» **Exercise description**:
When you copy the records, keep every word exact and leave the pictures out.

» **Source information**:
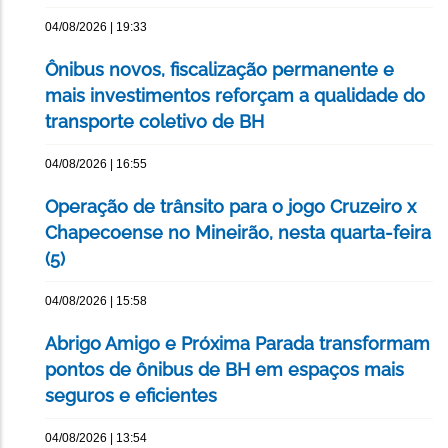
04/08/2026 | 19:33
Ônibus novos, fiscalização permanente e
mais investimentos reforçam a qualidade do
transporte coletivo de BH
04/08/2026 | 16:55
Operação de trânsito para o jogo Cruzeiro x
Chapecoense no Mineirão, nesta quarta-feira
(5)
04/08/2026 | 15:58
Abrigo Amigo e Próxima Parada transformam
pontos de ônibus de BH em espaços mais
seguros e eficientes
04/08/2026 | 13:54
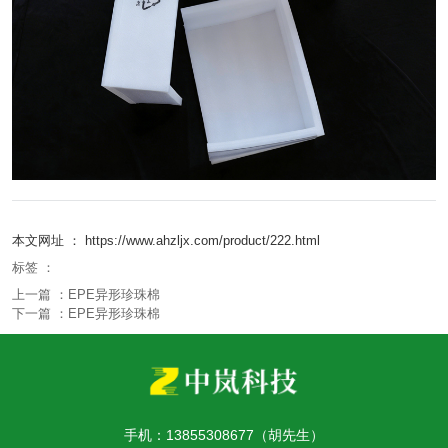
本文网址 ： https://www.ahzljx.com/product/222.html
标签 ：
上一篇 ：
EPE异形珍珠棉
下一篇 ：
EPE异形珍珠棉
相关产品
手机：13855308677（胡先生）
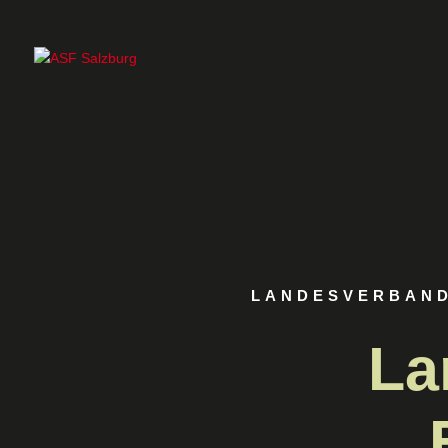
LANDESVERBAND
La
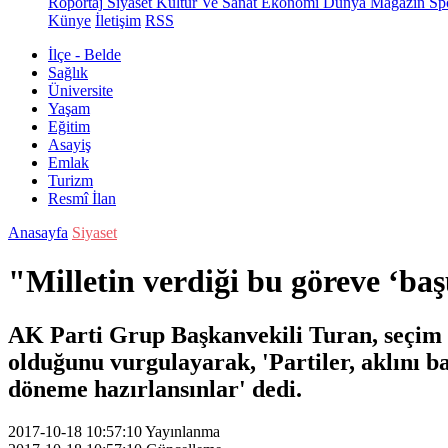
Röportaj
Siyaset
Kültür Ve Sanat
Ekonomi
Dünya
Magazin
Sp
Künye
İletişim
RSS
İlçe - Belde
Sağlık
Üniversite
Yaşam
Eğitim
Asayiş
Emlak
Turizm
Resmî İlan
Anasayfa
Siyaset
"Milletin verdiği bu göreve ‘ba
AK Parti Grup Başkanvekili Turan, seçim ba
olduğunu vurgulayarak, 'Partiler, aklını ba
döneme hazırlansınlar' dedi.
2017-10-18 10:57:10
Yayınlanma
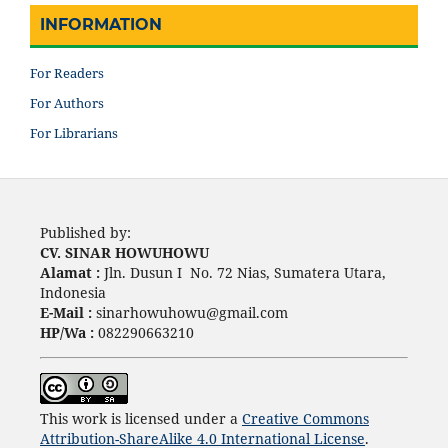
INFORMATION
For Readers
For Authors
For Librarians
Published by:
CV. SINAR HOWUHOWU
Alamat :
Jln. Dusun I No. 72 Nias, Sumatera Utara,
Indonesia
E-Mail :
sinarhowuhowu@gmail.com
HP/Wa :
082290663210
This work is licensed under a
Creative Commons
Attribution-ShareAlike 4.0 International License
.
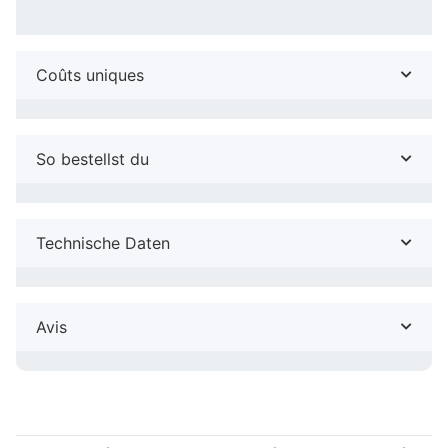
Coûts uniques
So bestellst du
Technische Daten
Avis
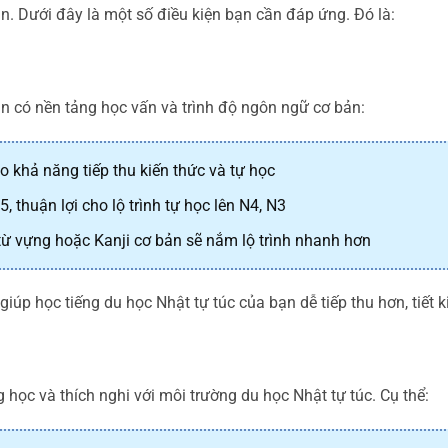
n. Dưới đây là một số điều kiện bạn cần đáp ứng. Đó là:
ần có nền tảng học vấn và trình độ ngôn ngữ cơ bản:
 khả năng tiếp thu kiến thức và tự học
5, thuận lợi cho lộ trình tự học lên N4, N3
ừ vựng hoặc Kanji cơ bản sẽ nắm lộ trình nhanh hơn
iúp học tiếng du học Nhật tự túc của bạn dễ tiếp thu hơn, tiết k
 học và thích nghi với môi trường du học Nhật tự túc. Cụ thể:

» **Solution to this problem**:
04/08/2026 | 19:33
Ônibus novos, fiscalização permanente e
mais investimentos reforçam a qualidade do
transporte coletivo de BH
04/08/2026 | 16:55
Operação de trânsito para o jogo Cruzeiro x
Chapecoense no Mineirão, nesta quarta-feira
(5)
04/08/2026 | 15:58
Abrigo Amigo e Próxima Parada transformam
pontos de ônibus de BH em espaços mais
seguros e eficientes
04/08/2026 | 13:54
本文网址 ： https://www.ahzljx.com/product/222.html
标签 ：
上一篇 ：
EPE异形珍珠棉
下一篇 ：
EPE异形珍珠棉
相关产品
手机：13855308677（胡先生）
LANDESVERBAND
La
Röportaj
Siyaset
Kültür Ve Sanat
Ekonomi
Dünya
Magazin
Sp
Künye
İletişim
RSS
İlçe - Belde
Sağlık
Üniversite
Yaşam
Eğitim
Asayiş
Emlak
Turizm
Resmî İlan
Anasayfa
Siyaset
"Milletin verdiği bu göreve ‘ba
AK Parti Grup Başkanvekili Turan, seçim ba
olduğunu vurgulayarak, 'Partiler, aklını ba
döneme hazırlansınlar' dedi.
2017-10-18 10:57:10
Yayınlanma
INFORMATION
For Readers
For Authors
For Librarians
Published by:
CV. SINAR HOWUHOWU
Alamat :
Jln. Dusun I No. 72 Nias, Sumatera Utara,
Indonesia
E-Mail :
sinarhowuhowu@gmail.com
HP/Wa :
082290663210
This work is licensed under a
Creative Commons
Attribution-ShareAlike 4.0 International License
.
Coûts uniques
So bestellst du
Technische Daten
Avis
n. Dưới đây là một số điều kiện bạn cần đáp ứng. Đó là:
ần có nền tảng học vấn và trình độ ngôn ngữ cơ bản:
 khả năng tiếp thu kiến thức và tự học
5, thuận lợi cho lộ trình tự học lên N4, N3
ừ vựng hoặc Kanji cơ bản sẽ nắm lộ trình nhanh hơn
iúp học tiếng du học Nhật tự túc của bạn dễ tiếp thu hơn, tiết k
 học và thích nghi với môi trường du học Nhật tự túc. Cụ thể:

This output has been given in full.